• **SELECTED TEXT**:
######

# British Support For Hillary



## Inspector (Nov 13, 2006)

BBC Newsman and Former Chief American Correspondent Gavin Esier in the January 22nd London Mirror wrote the following in his lengthy column supporting Hillary Clinton for President:

"During the Vietnam War there were protests against US policy. But most British people still wanted America to defeat communism.

AND we respected America's presidents - from Kennedy and Johnson to Nixon - as intelligent men, even if their policies could be controversial.

Now things are different. The respect has gone. A friend of mine making a radio programme on stand-up comedy around the world says the one joke which gets laughs from India to Iran and from Aberdeen to Tokyo is George W Bush.

######

• **RECORDS SUPPLIED**:
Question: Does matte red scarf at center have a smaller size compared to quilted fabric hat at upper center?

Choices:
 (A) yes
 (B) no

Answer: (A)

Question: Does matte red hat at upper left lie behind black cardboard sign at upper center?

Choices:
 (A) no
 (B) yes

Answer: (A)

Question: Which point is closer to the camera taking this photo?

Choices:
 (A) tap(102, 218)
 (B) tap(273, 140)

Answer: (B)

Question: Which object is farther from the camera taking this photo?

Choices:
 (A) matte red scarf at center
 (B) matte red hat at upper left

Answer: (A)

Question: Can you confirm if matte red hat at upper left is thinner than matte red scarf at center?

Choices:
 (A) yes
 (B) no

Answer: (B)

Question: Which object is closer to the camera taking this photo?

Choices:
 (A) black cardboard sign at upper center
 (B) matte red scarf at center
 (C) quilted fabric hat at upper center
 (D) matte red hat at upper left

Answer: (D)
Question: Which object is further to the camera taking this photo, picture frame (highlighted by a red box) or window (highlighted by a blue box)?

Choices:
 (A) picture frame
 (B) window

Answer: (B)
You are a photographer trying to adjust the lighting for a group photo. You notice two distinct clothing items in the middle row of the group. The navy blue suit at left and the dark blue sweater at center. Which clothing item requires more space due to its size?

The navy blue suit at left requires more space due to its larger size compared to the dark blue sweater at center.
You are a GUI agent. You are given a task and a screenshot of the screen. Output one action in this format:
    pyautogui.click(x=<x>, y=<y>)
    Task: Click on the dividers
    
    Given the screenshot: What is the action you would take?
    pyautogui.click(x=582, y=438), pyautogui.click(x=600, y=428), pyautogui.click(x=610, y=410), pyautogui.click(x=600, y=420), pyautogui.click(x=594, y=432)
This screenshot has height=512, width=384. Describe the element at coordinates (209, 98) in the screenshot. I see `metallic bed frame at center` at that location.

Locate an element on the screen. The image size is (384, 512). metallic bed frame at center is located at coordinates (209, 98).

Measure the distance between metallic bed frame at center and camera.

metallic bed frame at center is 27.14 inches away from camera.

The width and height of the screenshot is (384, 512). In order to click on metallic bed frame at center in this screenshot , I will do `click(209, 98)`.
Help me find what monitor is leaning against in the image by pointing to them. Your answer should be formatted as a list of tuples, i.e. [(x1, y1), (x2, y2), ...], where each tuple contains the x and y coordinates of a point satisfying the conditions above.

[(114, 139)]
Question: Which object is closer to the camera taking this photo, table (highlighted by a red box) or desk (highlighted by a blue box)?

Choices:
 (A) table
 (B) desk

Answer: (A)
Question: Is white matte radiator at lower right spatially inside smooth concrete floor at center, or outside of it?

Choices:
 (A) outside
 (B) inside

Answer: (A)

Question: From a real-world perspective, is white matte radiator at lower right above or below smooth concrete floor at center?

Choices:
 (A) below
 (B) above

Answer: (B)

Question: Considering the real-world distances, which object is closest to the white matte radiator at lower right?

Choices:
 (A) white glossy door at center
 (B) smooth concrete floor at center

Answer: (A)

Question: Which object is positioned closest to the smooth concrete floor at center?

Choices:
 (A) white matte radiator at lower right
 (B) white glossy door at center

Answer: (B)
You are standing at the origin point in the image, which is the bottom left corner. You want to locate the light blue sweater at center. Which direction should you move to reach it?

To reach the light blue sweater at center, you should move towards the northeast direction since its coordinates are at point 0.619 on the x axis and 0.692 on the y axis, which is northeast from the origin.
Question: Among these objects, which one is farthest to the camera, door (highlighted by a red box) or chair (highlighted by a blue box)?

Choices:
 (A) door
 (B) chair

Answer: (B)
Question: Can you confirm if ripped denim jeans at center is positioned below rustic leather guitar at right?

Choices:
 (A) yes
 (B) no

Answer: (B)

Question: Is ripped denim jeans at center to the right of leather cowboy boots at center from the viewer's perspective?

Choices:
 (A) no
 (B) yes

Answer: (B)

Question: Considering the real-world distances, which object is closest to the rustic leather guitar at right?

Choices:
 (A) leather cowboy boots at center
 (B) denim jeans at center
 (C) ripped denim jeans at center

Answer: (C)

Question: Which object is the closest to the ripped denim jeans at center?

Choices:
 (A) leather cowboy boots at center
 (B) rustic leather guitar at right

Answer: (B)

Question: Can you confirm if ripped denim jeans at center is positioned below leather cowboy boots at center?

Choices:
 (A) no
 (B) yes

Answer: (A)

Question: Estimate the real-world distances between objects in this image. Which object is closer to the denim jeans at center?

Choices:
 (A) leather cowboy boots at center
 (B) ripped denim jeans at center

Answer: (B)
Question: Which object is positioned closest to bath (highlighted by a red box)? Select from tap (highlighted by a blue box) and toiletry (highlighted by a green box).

######

• **TASK**: Write out everything in the forum post on British support for Hillary, from "# British Support" down to "could be controversial.".

• **OUTPUT FOR THIS EXERCISE**:
# British Support For Hillary



## Inspector (Nov 13, 2006)

BBC Newsman and Former Chief American Correspondent Gavin Esier in the January 22nd London Mirror wrote the following in his lengthy column supporting Hillary Clinton for President:

"During the Vietnam War there were protests against US policy. But most British people still wanted America to defeat communism.

AND we respected America's presidents - from Kennedy and Johnson to Nixon - as intelligent men, even if their policies could be controversial.